_Outline records:_
================

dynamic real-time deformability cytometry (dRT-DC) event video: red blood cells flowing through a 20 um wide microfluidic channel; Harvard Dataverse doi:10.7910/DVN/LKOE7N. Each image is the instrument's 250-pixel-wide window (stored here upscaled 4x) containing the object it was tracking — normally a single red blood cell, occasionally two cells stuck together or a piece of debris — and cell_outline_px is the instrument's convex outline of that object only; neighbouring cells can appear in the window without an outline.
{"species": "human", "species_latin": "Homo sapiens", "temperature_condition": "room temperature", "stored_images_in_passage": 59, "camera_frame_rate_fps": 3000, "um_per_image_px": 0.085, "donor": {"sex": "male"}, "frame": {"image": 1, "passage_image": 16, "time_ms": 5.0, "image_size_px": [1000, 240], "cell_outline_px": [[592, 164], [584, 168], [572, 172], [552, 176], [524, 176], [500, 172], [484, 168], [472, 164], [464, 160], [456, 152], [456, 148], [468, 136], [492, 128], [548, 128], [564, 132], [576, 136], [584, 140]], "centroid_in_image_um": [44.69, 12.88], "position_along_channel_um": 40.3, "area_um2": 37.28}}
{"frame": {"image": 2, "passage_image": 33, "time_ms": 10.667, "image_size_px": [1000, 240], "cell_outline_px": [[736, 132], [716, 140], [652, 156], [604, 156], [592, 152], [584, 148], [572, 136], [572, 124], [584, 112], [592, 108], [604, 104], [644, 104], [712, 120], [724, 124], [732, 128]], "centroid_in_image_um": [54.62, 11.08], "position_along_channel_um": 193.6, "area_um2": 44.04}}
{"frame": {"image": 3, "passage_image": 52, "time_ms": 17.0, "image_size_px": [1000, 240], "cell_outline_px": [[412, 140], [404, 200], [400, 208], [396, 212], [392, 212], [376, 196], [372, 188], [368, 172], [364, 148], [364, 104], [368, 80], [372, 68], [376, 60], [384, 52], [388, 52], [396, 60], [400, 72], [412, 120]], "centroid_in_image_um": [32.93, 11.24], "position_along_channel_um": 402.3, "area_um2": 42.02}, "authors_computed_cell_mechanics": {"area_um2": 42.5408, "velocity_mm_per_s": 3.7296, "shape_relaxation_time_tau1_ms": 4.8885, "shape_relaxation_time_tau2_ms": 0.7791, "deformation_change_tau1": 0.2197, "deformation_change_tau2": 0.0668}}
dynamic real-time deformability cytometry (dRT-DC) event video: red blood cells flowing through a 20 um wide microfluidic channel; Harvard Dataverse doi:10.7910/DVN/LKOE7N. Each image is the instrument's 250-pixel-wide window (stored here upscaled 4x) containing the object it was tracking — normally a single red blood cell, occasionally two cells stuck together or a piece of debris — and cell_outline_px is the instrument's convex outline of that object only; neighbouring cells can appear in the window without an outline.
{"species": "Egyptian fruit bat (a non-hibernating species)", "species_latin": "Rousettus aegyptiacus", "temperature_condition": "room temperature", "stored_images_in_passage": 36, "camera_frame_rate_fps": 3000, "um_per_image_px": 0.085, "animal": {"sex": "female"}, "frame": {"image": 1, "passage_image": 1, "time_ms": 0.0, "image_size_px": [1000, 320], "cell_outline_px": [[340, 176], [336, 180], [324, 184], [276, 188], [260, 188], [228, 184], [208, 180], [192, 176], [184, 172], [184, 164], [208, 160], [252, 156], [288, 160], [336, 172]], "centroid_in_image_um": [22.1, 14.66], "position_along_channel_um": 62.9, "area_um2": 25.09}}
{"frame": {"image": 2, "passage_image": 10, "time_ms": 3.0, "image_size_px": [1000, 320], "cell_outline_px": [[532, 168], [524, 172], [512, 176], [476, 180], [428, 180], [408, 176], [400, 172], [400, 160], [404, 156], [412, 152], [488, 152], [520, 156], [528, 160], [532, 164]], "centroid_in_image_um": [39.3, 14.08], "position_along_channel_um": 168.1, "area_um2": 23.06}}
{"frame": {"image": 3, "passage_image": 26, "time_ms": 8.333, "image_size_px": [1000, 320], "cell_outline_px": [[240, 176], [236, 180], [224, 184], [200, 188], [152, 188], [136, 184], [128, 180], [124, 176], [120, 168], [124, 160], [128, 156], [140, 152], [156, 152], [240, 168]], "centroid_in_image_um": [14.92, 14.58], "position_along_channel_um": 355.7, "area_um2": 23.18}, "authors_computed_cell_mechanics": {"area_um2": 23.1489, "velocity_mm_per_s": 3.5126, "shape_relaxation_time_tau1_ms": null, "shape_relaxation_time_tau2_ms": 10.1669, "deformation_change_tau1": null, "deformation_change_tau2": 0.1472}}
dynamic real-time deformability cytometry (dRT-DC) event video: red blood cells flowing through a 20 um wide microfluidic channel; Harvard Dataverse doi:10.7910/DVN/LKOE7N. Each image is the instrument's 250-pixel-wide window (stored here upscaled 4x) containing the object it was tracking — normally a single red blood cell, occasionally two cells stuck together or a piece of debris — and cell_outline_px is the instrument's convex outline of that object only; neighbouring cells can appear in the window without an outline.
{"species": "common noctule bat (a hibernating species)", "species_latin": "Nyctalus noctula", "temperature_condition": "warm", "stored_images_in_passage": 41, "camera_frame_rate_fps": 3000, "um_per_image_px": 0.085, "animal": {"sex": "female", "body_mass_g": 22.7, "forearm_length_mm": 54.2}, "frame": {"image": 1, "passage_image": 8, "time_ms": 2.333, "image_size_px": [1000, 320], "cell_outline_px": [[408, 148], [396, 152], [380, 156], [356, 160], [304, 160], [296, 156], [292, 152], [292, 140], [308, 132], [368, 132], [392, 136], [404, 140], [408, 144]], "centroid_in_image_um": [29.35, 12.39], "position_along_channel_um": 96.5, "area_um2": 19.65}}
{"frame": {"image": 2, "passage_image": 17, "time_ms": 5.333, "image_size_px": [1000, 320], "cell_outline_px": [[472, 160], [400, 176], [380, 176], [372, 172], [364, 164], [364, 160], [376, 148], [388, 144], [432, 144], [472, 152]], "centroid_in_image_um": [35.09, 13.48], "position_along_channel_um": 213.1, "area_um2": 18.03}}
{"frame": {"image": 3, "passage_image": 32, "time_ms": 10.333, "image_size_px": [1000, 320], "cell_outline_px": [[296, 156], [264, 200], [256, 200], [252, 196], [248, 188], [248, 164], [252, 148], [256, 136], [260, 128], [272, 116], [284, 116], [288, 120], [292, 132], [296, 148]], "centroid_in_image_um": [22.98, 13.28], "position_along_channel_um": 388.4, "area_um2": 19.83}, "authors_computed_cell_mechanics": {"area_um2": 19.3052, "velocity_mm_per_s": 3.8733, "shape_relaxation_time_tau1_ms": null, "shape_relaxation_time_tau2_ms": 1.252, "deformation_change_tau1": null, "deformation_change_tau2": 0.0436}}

================

_Exercise task:_
Transcribe all of the lines in the records precisely.

_Answer to the exercise:_
dynamic real-time deformability cytometry (dRT-DC) event video: red blood cells flowing through a 20 um wide microfluidic channel; Harvard Dataverse doi:10.7910/DVN/LKOE7N. Each image is the instrument's 250-pixel-wide window (stored here upscaled 4x) containing the object it was tracking — normally a single red blood cell, occasionally two cells stuck together or a piece of debris — and cell_outline_px is the instrument's convex outline of that object only; neighbouring cells can appear in the window without an outline.
{"species": "human", "species_latin": "Homo sapiens", "temperature_condition": "room temperature", "stored_images_in_passage": 59, "camera_frame_rate_fps": 3000, "um_per_image_px": 0.085, "donor": {"sex": "male"}, "frame": {"image": 1, "passage_image": 16, "time_ms": 5.0, "image_size_px": [1000, 240], "cell_outline_px": [[592, 164], [584, 168], [572, 172], [552, 176], [524, 176], [500, 172], [484, 168], [472, 164], [464, 160], [456, 152], [456, 148], [468, 136], [492, 128], [548, 128], [564, 132], [576, 136], [584, 140]], "centroid_in_image_um": [44.69, 12.88], "position_along_channel_um": 40.3, "area_um2": 37.28}}
{"frame": {"image": 2, "passage_image": 33, "time_ms": 10.667, "image_size_px": [1000, 240], "cell_outline_px": [[736, 132], [716, 140], [652, 156], [604, 156], [592, 152], [584, 148], [572, 136], [572, 124], [584, 112], [592, 108], [604, 104], [644, 104], [712, 120], [724, 124], [732, 128]], "centroid_in_image_um": [54.62, 11.08], "position_along_channel_um": 193.6, "area_um2": 44.04}}
{"frame": {"image": 3, "passage_image": 52, "time_ms": 17.0, "image_size_px": [1000, 240], "cell_outline_px": [[412, 140], [404, 200], [400, 208], [396, 212], [392, 212], [376, 196], [372, 188], [368, 172], [364, 148], [364, 104], [368, 80], [372, 68], [376, 60], [384, 52], [388, 52], [396, 60], [400, 72], [412, 120]], "centroid_in_image_um": [32.93, 11.24], "position_along_channel_um": 402.3, "area_um2": 42.02}, "authors_computed_cell_mechanics": {"area_um2": 42.5408, "velocity_mm_per_s": 3.7296, "shape_relaxation_time_tau1_ms": 4.8885, "shape_relaxation_time_tau2_ms": 0.7791, "deformation_change_tau1": 0.2197, "deformation_change_tau2": 0.0668}}
dynamic real-time deformability cytometry (dRT-DC) event video: red blood cells flowing through a 20 um wide microfluidic channel; Harvard Dataverse doi:10.7910/DVN/LKOE7N. Each image is the instrument's 250-pixel-wide window (stored here upscaled 4x) containing the object it was tracking — normally a single red blood cell, occasionally two cells stuck together or a piece of debris — and cell_outline_px is the instrument's convex outline of that object only; neighbouring cells can appear in the window without an outline.
{"species": "Egyptian fruit bat (a non-hibernating species)", "species_latin": "Rousettus aegyptiacus", "temperature_condition": "room temperature", "stored_images_in_passage": 36, "camera_frame_rate_fps": 3000, "um_per_image_px": 0.085, "animal": {"sex": "female"}, "frame": {"image": 1, "passage_image": 1, "time_ms": 0.0, "image_size_px": [1000, 320], "cell_outline_px": [[340, 176], [336, 180], [324, 184], [276, 188], [260, 188], [228, 184], [208, 180], [192, 176], [184, 172], [184, 164], [208, 160], [252, 156], [288, 160], [336, 172]], "centroid_in_image_um": [22.1, 14.66], "position_along_channel_um": 62.9, "area_um2": 25.09}}
{"frame": {"image": 2, "passage_image": 10, "time_ms": 3.0, "image_size_px": [1000, 320], "cell_outline_px": [[532, 168], [524, 172], [512, 176], [476, 180], [428, 180], [408, 176], [400, 172], [400, 160], [404, 156], [412, 152], [488, 152], [520, 156], [528, 160], [532, 164]], "centroid_in_image_um": [39.3, 14.08], "position_along_channel_um": 168.1, "area_um2": 23.06}}
{"frame": {"image": 3, "passage_image": 26, "time_ms": 8.333, "image_size_px": [1000, 320], "cell_outline_px": [[240, 176], [236, 180], [224, 184], [200, 188], [152, 188], [136, 184], [128, 180], [124, 176], [120, 168], [124, 160], [128, 156], [140, 152], [156, 152], [240, 168]], "centroid_in_image_um": [14.92, 14.58], "position_along_channel_um": 355.7, "area_um2": 23.18}, "authors_computed_cell_mechanics": {"area_um2": 23.1489, "velocity_mm_per_s": 3.5126, "shape_relaxation_time_tau1_ms": null, "shape_relaxation_time_tau2_ms": 10.1669, "deformation_change_tau1": null, "deformation_change_tau2": 0.1472}}
dynamic real-time deformability cytometry (dRT-DC) event video: red blood cells flowing through a 20 um wide microfluidic channel; Harvard Dataverse doi:10.7910/DVN/LKOE7N. Each image is the instrument's 250-pixel-wide window (stored here upscaled 4x) containing the object it was tracking — normally a single red blood cell, occasionally two cells stuck together or a piece of debris — and cell_outline_px is the instrument's convex outline of that object only; neighbouring cells can appear in the window without an outline.
{"species": "common noctule bat (a hibernating species)", "species_latin": "Nyctalus noctula", "temperature_condition": "warm", "stored_images_in_passage": 41, "camera_frame_rate_fps": 3000, "um_per_image_px": 0.085, "animal": {"sex": "female", "body_mass_g": 22.7, "forearm_length_mm": 54.2}, "frame": {"image": 1, "passage_image": 8, "time_ms": 2.333, "image_size_px": [1000, 320], "cell_outline_px": [[408, 148], [396, 152], [380, 156], [356, 160], [304, 160], [296, 156], [292, 152], [292, 140], [308, 132], [368, 132], [392, 136], [404, 140], [408, 144]], "centroid_in_image_um": [29.35, 12.39], "position_along_channel_um": 96.5, "area_um2": 19.65}}
{"frame": {"image": 2, "passage_image": 17, "time_ms": 5.333, "image_size_px": [1000, 320], "cell_outline_px": [[472, 160], [400, 176], [380, 176], [372, 172], [364, 164], [364, 160], [376, 148], [388, 144], [432, 144], [472, 152]], "centroid_in_image_um": [35.09, 13.48], "position_along_channel_um": 213.1, "area_um2": 18.03}}
{"frame": {"image": 3, "passage_image": 32, "time_ms": 10.333, "image_size_px": [1000, 320], "cell_outline_px": [[296, 156], [264, 200], [256, 200], [252, 196], [248, 188], [248, 164], [252, 148], [256, 136], [260, 128], [272, 116], [284, 116], [288, 120], [292, 132], [296, 148]], "centroid_in_image_um": [22.98, 13.28], "position_along_channel_um": 388.4, "area_um2": 19.83}, "authors_computed_cell_mechanics": {"area_um2": 19.3052, "velocity_mm_per_s": 3.8733, "shape_relaxation_time_tau1_ms": null, "shape_relaxation_time_tau2_ms": 1.252, "deformation_change_tau1": null, "deformation_change_tau2": 0.0436}}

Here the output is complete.